Indian Rocks Beach, Florida

We were not in much of a hurry as we pulled out.  Carrabelle is only 24 miles.  We listened to the weather and it sounded like we were enjoying a good window for crossing to Clearwater.  The weather was forecast to worsen after 24 hours.
 
 

"If we go according to plan," I told Marion, "we will spend tonight at anchor at Carrabelle and go the 90 miles to Cedar Keys during the day.  Then the following day we would have an 80 mile run down to Clearwater."

"But the second day the weather is supposed to be bad," she said.

"Right, that's the risk with our current plan," I said, "We could be stuck several days at Cedar Keys."

"Can we cross all the way to Clearwater tonight?"

Gulf Crossing

"Maybe," I suggested, "Let's pull in to the anchorage, eat lunch, rest a bit and I will plot a route for Clearwater. We don't want to head out now, because we will arrive in the crab trap waters before daylight."

Marion remembered our last trip into Clearwater. We had snagged a trap, and I had to dive to cut it loose. "No cruising in the crab traps after dark," she agreed.

We anchored, ate and rested. The route was 150 miles and would take about 17 hours. "Will there be a moon lit night?" asked Marion.

I went below and found the calendar.  Full moon was three days earlier. "I think we will get a moonrise about three hours after sunset," I was guessing.

We talked it over for a half an hour and decided to leave at around 5 PM. We would get into Clearwater around 10 AM the following morning.

The weather was fine and the seas were 2 to 3 footers right on the nose. It was not a rough ride but an uncomfortable one. It got very dark when the sun set. There was a slight overcast and most of the stars were hidden. It was nerve wracking, staring into the darkness and seeing nothing. It was around 11pm when the moon finally peeped over the horizon. We were about a third of the way and already we were both tired.

I had no trouble napping and did about three for four hours during the night. Marion could not sleep but did lay down with the cats below and rested a little.

About 5AM there was a ruckus below... "MEEEROWWW... CHEEROW... MEROWW," screamed  Beauregard as he came charging up the steps. He was saying, "Let me off this damn boat."

"Beau... Beau... " called out Marion as she rushed to capture him. "Here Beau, come on Big Boy."

Beauregard was headed for the fly bridge as she caught him. He was panting and very frightened.
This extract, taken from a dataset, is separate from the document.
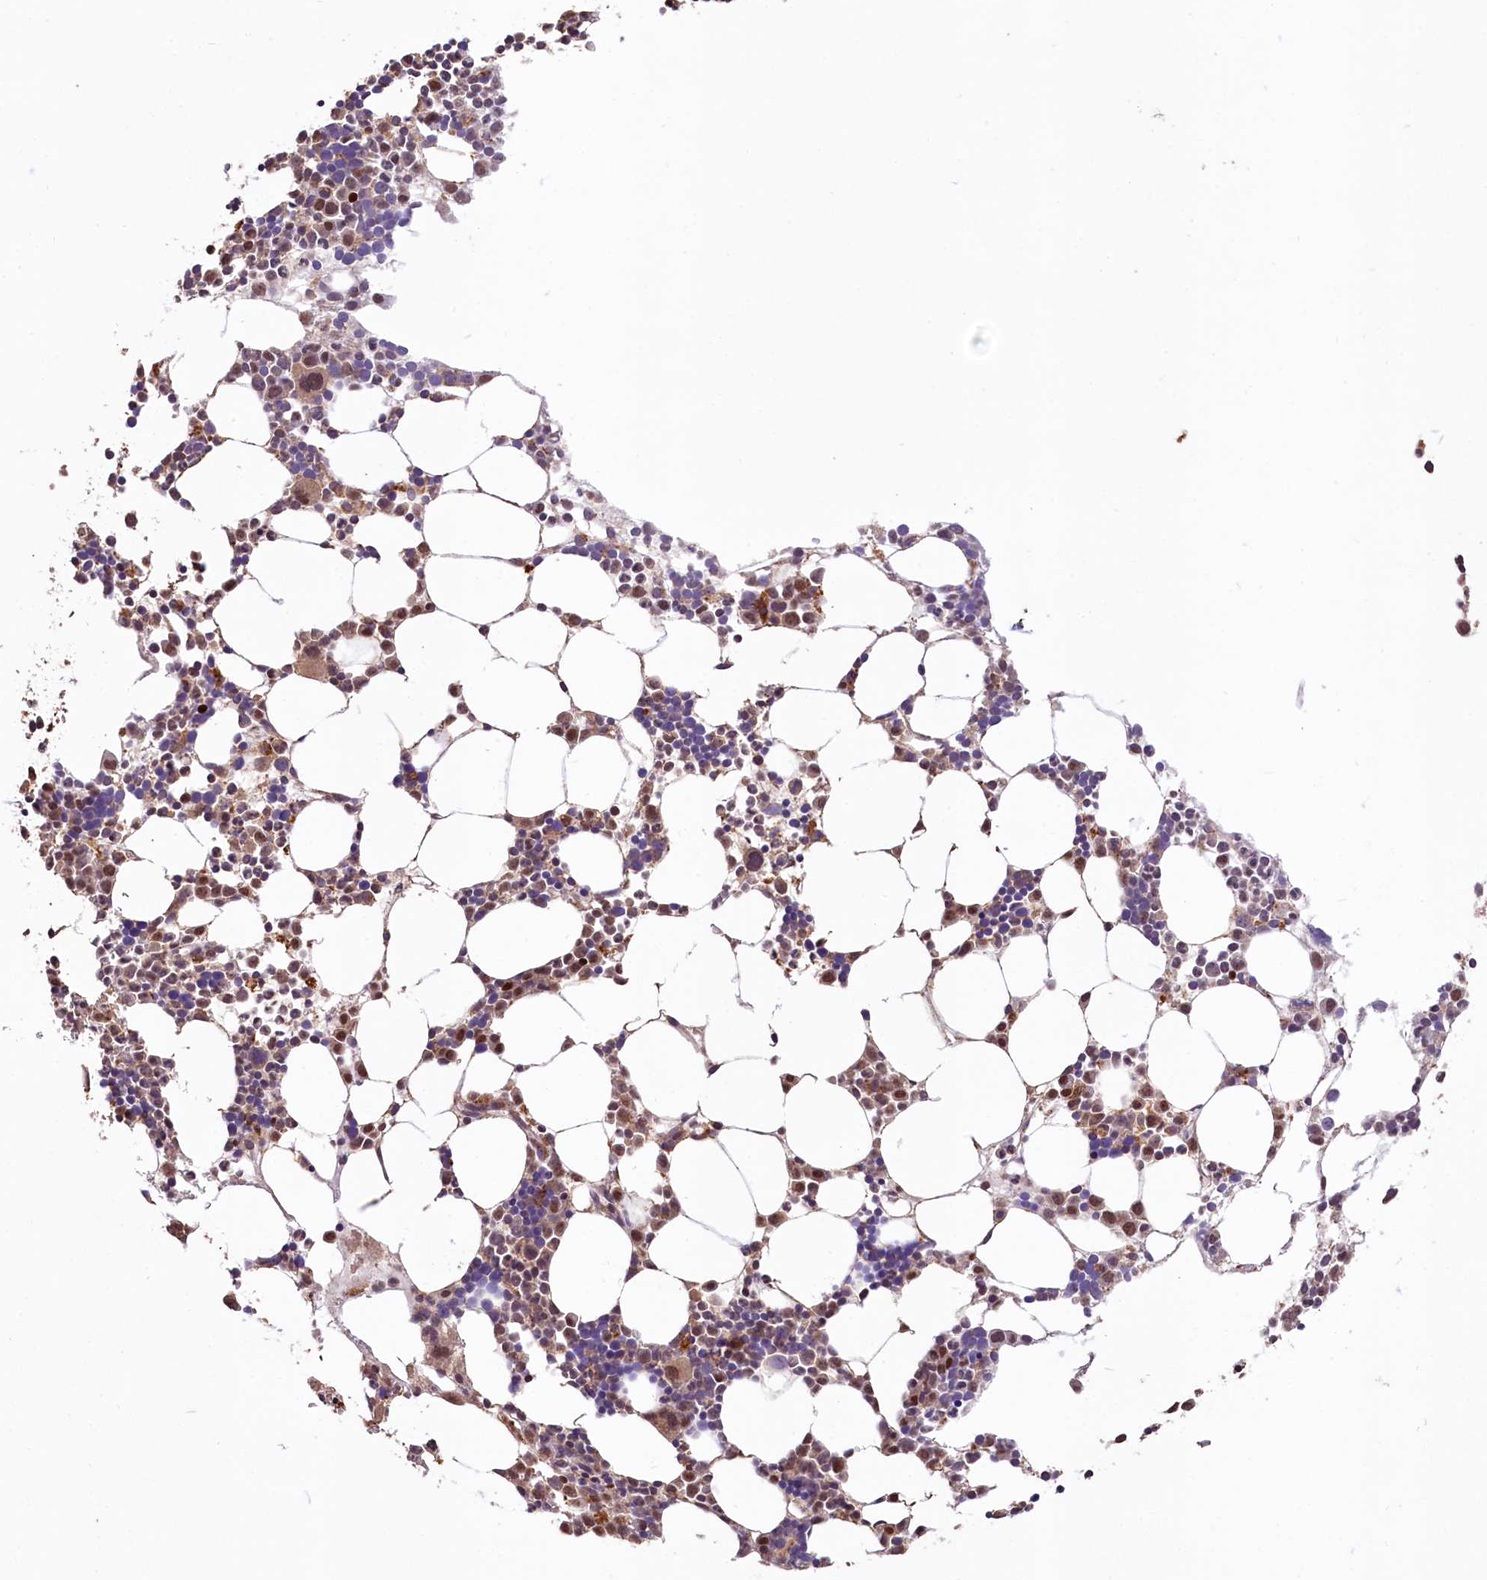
{"staining": {"intensity": "moderate", "quantity": "25%-75%", "location": "nuclear"}, "tissue": "bone marrow", "cell_type": "Hematopoietic cells", "image_type": "normal", "snomed": [{"axis": "morphology", "description": "Normal tissue, NOS"}, {"axis": "topography", "description": "Bone marrow"}], "caption": "Immunohistochemical staining of benign human bone marrow exhibits medium levels of moderate nuclear positivity in approximately 25%-75% of hematopoietic cells. (DAB (3,3'-diaminobenzidine) = brown stain, brightfield microscopy at high magnification).", "gene": "RRP8", "patient": {"sex": "female", "age": 89}}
"I really think he was ready to jump ship on us," she said after getting him calmed down. "You know, they have been riding in your closet ever since we left this morning. It's hard on them too."

The rest of the night passed very, very, slowly.  At sunrise we could see Clearwater in the distance. Around 9AM I called Holiday Inn Harborside Marina. We had stayed there over a year before.

Dave Kimmel, the Harbormaster, answered the call. "Let me see what I can do. I will call back in about a half an hour."

We were hours out so we could wait. He called, as he promised, and asked when we would arrive.

"It will be around 11 AM." I replied. That's when it dawned on me that we left Appilachicola at 11AM the day before. Our total trip time of 24 hours had been broken by two hours at the anchorage.

As we came in we were greeted by Grace and Robert Hammers, M/Y Hammerstime II.  They took our lines as we pulled into the slip right next to theirs.  They are long time residents at the marina and we had met them on our last visit. We felt immediately welcomed and at home.  After a Cheeseburger in Paradise we both crashed for four hours of much needed sleep.